100%|██████████| 1000/1000 [00:56<00:00, 17.73it/s]


In [5]:
fig = make_subplots(rows=2, cols=1, shared_xaxes=True, vertical_spacing=0.05, subplot_titles=['Average Reward', '% Optimal Pull'])
fig.update_layout(height=700, width=700, title=f'{N} independent bandits')
fig.add_trace(go.Scatter(x=np.arange(T), y=average_reward[0, :], legendgroup=0, name='Greedy: ε=0.1'), row=1, col=1)
fig.add_trace(go.Scatter(x=np.arange(T), y=average_reward[1, :], legendgroup=1, name='UCB: c=1'), row=1, col=1)
fig.add_trace(go.Scatter(x=np.arange(T), y=average_reward[2, :], legendgroup=2, name='UCB: c=2'), row=1, col=1)
fig.add_trace(go.Scatter(x=np.arange(T), y=average_hit[0, :], legendgroup=0, showlegend=False, marker_color='#636EFA'), row=2, col=1)
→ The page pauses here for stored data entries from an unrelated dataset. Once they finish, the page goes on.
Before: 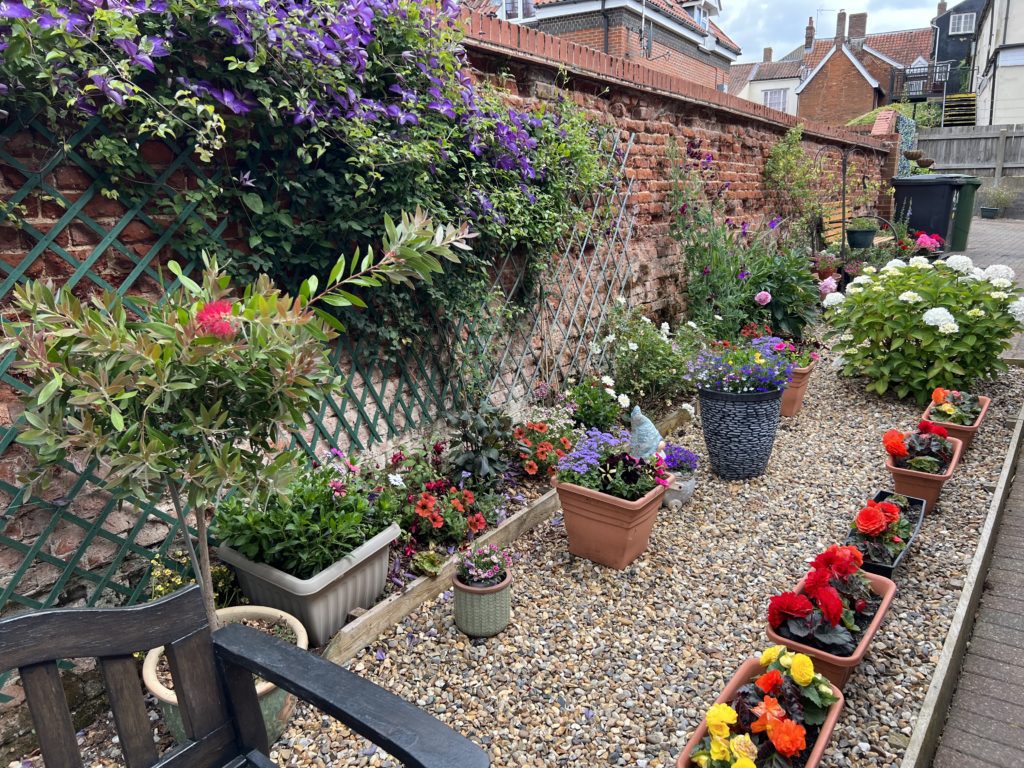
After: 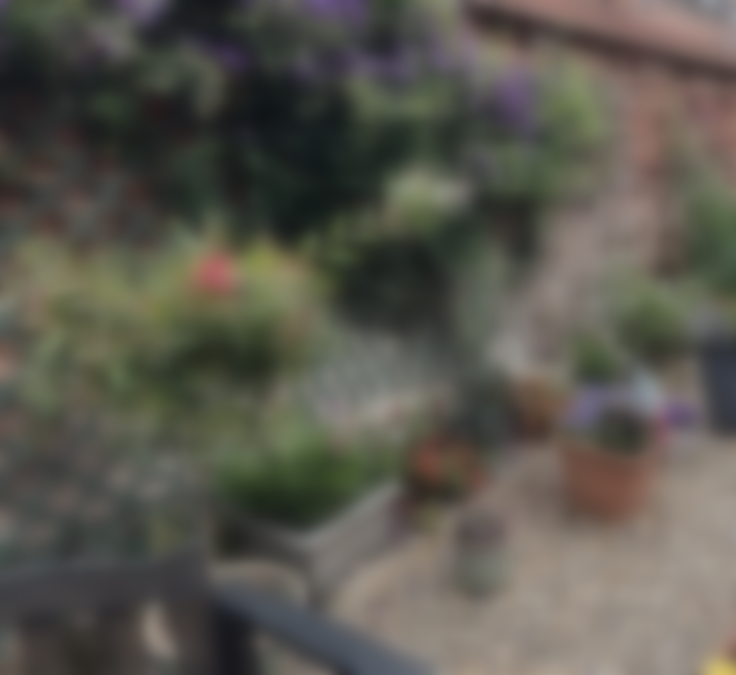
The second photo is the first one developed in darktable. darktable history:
exposure: exposure -0.177 EV, compensate highlight preservation false
lowpass: on, module defaults
contrast brightness saturation: contrast 0.06, brightness -0.01, saturation -0.23
crop: top 5.803%, right 27.864%, bottom 5.804%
fig.add_trace(go.Scatter(x=np.arange(T), y=average_hit[1, :], legendgroup=1, showlegend=False, marker_color='#EF553B'), row=2, col=1)
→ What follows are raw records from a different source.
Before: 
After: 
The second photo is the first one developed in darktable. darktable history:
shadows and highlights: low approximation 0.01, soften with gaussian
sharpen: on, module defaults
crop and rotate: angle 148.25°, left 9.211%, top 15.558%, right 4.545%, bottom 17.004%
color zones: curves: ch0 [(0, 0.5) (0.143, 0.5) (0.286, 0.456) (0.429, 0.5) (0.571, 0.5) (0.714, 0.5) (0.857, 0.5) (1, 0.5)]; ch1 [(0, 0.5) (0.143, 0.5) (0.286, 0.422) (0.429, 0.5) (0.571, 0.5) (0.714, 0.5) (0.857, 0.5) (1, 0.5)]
fig.add_trace(go.Scatter(x=np.arange(T), y=average_hit[2, :], legendgroup=2, showlegend=False, marker_color='#00CC96'), row=2, col=1)
fig.show()

## Discussion

The experiment result is the same as the one presented in the book with one difference. We can observe that the first figure of the above two does not have the *spike* at $t=10$ as in the second figure (and as in the book) but at $t=3$. The reason is that, for that particular bandit, its optimal arm is the 4th.